All’ospedale Grassi seguiti a distanza 12 pazienti candidati alla cardioversione elettrica

Ostia (Rm) – La sanità del territorio compie un nuovo passo verso l’innovazione digitale. Presso l’ospedale G.B. Grassi di Ostia è stato avviato un percorso di telemonitoraggio di livello 1 dedicato ai pazienti affetti da fibrillazione atriale candidati a cardioversione elettrica. Il progetto, promosso dalla Asl Roma 3, è attivo dal 21 gennaio e ha già coinvolto 12 pazienti seguiti dalla Uoc di Cardiologia del presidio ospedaliero lidense.

Un’iniziativa che unisce tecnologia e assistenza clinica, con l’obiettivo di migliorare la qualità delle cure e rendere il follow-up più semplice, tempestivo e vicino alle persone.

Cos’è la fibrillazione atriale e perché va monitorata

La fibrillazione atriale è una delle aritmie cardiache più diffuse e può aumentare il rischio di complicanze, come l’ictus o lo scompenso cardiaco. Tra i trattamenti disponibili rientra la cardioversione elettrica, una procedura che mira a ripristinare il corretto ritmo cardiaco.

Il nuovo percorso attivato al Grassi introduce una modalità strutturata e standardizzata di monitoraggio a distanza del ritmo cardiaco, che affianca le visite tradizionali e consente ai cardiologi di seguire il paziente anche nella fase che precede e segue la procedura.

Lo smartwatch medico: l’elettrocardiogramma da casa

Elemento centrale del progetto è l’utilizzo di un dispositivo indossabile medico certificato. Ai pazienti selezionati viene infatti fornito uno smartwatch in grado di registrare autonomamente un elettrocardiogramma monotraccia della durata di circa 30 secondi.

“Sulla base di una procedura aziendale condivisa – spiega la dottoressa Manuela Bocchino, responsabile della Uos Telemedicina – il paziente può effettuare la registrazione comodamente da casa e trasmetterla in modo sicuro ai cardiologi. Questo consente un controllo più ravvicinato del ritmo cardiaco e un coinvolgimento attivo del paziente nel proprio percorso di cura”.

I vantaggi del telemonitoraggio: meno ricoveri, più tempestività

Grazie al telemonitoraggio, i cardiologi possono individuare precocemente, anche attraverso specifici alert, il ripristino o la perdita del ritmo sinusale. Questo permette di ridurre accessi impropri al pronto soccorso e ricoveri non necessari; migliorare l’organizzazione del Day Hospital per la cardioversione elettrica; raccogliere dati clinici utili per valutare l’efficacia delle cure e la qualità dell’assistenza.

Il servizio è coordinato dalla Uos Telemedicina in collaborazione con la Uoc Cardiologia e prevede il supporto di personale sanitario dedicato. Quando necessario, il percorso può essere integrato con telecontrollo medico e televisite cardiologiche.

“Così restiamo in contatto continuo con il paziente”

Il valore del progetto emerge soprattutto nella gestione quotidiana della patologia. “Per i pazienti con fibrillazione atriale – sottolinea il dottor Luca Santini, dirigente medico della Uoc Cardiologia – il percorso di cura non si esaurisce con la procedura. Il telemonitoraggio ci permette di restare in contatto costante con il paziente, seguendo l’andamento del ritmo cardiaco e intervenendo in modo più tempestivo”.

Un approccio che riduce spostamenti inutili verso l’ospedale, aumenta la sicurezza clinica e consente di ottimizzare rapidamente la terapia. “Il paziente si sente più seguito e protetto – aggiunge Santini – e noi possiamo offrire una gestione più serena e personalizzata. La tecnologia non sostituisce il medico, ma ci aiuta a essere più presenti”.
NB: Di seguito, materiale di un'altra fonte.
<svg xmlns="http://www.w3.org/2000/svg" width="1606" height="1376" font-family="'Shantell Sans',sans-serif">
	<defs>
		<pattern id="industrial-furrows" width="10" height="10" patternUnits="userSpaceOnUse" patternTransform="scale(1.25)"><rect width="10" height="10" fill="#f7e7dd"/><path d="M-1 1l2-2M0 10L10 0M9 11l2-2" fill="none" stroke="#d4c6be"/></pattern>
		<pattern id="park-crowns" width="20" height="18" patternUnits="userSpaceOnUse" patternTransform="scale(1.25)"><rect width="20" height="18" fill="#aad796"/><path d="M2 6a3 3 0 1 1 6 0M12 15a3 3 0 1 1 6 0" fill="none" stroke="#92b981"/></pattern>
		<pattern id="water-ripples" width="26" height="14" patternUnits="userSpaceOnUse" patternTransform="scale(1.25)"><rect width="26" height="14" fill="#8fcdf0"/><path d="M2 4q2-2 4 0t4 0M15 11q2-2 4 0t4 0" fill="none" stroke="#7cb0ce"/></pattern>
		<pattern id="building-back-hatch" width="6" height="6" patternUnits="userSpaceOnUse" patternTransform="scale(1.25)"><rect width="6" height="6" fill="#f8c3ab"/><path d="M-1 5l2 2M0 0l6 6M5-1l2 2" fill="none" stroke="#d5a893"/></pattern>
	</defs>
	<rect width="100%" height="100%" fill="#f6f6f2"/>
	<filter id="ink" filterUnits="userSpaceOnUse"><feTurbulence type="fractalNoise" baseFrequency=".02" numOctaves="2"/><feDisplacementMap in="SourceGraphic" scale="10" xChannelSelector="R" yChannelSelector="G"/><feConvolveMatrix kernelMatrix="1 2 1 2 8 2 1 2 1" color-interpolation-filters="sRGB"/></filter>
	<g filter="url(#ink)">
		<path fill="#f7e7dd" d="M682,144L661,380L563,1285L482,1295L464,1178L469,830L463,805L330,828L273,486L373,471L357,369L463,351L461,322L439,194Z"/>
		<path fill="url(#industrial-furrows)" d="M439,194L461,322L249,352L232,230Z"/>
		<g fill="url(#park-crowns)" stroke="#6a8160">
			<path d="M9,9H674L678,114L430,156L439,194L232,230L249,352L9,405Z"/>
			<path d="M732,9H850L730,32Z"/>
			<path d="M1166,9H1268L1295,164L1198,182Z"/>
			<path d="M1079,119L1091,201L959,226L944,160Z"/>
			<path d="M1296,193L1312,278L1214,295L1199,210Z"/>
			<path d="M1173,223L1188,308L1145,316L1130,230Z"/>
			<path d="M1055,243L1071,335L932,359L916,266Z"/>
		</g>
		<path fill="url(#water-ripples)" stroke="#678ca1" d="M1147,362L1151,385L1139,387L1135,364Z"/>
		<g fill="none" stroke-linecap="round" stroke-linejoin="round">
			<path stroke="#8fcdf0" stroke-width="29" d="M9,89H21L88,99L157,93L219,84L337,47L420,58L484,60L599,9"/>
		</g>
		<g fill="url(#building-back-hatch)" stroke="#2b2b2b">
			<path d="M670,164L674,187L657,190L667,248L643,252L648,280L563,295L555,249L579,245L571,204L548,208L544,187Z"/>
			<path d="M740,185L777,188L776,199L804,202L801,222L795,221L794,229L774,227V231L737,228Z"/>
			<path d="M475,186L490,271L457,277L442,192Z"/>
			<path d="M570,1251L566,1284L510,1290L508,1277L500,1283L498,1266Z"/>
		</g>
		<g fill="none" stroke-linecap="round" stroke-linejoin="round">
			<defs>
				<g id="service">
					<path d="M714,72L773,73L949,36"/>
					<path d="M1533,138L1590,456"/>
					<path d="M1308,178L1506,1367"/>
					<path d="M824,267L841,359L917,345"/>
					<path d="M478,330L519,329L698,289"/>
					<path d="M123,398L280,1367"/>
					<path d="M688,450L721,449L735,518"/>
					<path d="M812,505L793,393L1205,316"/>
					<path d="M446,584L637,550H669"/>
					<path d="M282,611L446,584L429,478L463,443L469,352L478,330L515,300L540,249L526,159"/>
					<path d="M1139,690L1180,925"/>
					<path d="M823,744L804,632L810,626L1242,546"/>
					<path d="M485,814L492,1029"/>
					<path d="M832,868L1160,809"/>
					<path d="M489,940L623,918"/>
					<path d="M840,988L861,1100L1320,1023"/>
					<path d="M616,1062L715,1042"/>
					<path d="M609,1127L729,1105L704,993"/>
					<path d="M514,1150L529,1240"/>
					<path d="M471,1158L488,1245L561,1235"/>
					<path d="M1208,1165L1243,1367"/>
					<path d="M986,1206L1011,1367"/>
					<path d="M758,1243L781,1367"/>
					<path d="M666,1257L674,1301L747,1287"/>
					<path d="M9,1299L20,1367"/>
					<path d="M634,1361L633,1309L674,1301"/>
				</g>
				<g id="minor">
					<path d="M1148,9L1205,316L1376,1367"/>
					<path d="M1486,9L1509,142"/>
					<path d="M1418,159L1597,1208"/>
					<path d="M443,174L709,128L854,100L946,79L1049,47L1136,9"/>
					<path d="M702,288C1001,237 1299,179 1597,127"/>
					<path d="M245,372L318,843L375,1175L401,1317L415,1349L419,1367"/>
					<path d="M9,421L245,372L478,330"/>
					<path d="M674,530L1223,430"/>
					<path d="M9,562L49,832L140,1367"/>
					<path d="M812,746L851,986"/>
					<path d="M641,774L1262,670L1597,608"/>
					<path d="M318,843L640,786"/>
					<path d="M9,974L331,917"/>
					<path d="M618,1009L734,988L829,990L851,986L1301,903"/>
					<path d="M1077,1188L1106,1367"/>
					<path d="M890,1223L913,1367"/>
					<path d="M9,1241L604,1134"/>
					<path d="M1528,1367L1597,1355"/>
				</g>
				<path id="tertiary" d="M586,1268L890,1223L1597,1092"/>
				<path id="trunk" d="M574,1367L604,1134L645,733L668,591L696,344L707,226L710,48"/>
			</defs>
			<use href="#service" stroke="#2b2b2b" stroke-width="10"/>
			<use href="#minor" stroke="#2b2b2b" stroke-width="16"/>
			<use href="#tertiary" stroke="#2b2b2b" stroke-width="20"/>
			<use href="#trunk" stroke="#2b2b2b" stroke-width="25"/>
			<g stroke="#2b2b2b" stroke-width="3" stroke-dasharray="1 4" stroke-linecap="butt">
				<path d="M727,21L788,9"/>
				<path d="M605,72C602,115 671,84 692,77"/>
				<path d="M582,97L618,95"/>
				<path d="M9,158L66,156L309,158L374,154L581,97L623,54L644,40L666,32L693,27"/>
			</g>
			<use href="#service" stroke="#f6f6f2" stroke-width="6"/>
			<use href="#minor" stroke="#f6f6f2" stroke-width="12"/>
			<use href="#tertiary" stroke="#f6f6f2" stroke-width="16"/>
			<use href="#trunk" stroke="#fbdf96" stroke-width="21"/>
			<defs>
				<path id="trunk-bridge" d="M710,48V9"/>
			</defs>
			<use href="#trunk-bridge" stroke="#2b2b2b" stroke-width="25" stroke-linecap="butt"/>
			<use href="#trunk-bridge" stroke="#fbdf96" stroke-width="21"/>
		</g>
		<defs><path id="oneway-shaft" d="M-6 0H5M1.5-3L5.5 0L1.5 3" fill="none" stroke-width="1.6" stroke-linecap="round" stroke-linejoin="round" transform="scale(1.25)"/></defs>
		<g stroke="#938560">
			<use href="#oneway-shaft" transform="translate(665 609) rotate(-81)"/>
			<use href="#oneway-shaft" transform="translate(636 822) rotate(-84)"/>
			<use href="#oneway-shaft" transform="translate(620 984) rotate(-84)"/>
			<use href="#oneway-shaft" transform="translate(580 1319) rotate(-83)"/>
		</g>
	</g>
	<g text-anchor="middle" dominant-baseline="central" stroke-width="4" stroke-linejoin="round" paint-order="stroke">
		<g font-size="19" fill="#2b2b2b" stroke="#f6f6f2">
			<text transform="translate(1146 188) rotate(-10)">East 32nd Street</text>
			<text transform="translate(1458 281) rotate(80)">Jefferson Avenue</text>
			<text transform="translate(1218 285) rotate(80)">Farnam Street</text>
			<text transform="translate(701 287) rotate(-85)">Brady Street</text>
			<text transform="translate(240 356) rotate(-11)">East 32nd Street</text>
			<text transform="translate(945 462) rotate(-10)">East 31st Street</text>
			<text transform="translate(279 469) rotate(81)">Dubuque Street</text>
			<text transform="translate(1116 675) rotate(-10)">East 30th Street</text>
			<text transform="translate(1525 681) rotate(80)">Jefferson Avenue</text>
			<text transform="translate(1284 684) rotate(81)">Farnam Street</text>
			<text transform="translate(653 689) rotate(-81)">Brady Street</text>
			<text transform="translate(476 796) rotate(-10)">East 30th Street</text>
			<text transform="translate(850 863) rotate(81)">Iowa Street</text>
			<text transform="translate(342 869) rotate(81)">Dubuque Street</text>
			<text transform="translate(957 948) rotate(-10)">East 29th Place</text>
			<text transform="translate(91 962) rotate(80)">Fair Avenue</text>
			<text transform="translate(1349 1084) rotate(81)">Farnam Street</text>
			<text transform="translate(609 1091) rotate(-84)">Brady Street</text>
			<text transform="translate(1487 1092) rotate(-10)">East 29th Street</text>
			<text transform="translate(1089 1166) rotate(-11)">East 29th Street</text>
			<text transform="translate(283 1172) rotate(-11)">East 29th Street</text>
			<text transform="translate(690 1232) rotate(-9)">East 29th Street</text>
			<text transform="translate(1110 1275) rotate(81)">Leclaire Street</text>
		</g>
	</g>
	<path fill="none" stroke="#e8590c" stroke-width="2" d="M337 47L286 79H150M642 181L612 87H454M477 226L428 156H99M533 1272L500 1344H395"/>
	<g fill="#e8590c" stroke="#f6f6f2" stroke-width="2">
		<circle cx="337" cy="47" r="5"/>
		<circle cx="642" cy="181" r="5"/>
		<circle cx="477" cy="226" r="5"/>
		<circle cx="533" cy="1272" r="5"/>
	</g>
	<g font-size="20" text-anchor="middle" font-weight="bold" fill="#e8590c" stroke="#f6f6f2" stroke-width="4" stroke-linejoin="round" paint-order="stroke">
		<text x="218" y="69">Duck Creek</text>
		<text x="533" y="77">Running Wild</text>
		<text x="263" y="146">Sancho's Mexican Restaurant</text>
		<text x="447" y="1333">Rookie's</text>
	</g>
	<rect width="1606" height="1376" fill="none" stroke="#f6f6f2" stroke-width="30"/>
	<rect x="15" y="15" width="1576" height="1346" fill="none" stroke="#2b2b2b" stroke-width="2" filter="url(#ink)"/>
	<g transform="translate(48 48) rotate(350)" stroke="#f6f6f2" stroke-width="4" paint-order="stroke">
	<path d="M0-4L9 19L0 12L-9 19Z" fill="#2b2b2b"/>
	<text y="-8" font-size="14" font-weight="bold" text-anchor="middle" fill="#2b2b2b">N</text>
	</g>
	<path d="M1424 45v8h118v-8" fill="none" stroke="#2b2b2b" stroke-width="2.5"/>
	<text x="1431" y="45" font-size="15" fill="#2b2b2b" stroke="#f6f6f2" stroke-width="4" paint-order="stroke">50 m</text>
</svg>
L’impegno della Asl Roma 3 per la sanità digitale

Il nuovo servizio rappresenta un tassello importante nel percorso di innovazione dell’azienda sanitaria. “Con questa iniziativa – conclude la dottoressa Laura Figorilli, Direttore Generale della Asl Roma 3 – confermiamo il nostro impegno nello sviluppo della telemedicina e nell’adozione di modelli assistenziali più vicini ai bisogni delle persone, orientati alla qualità delle cure e a un uso più efficiente delle risorse sanitarie”.

Un esempio concreto di come la tecnologia, se inserita in un percorso clinico ben organizzato, possa rendere la sanità più accessibile, moderna e centrata sul paziente.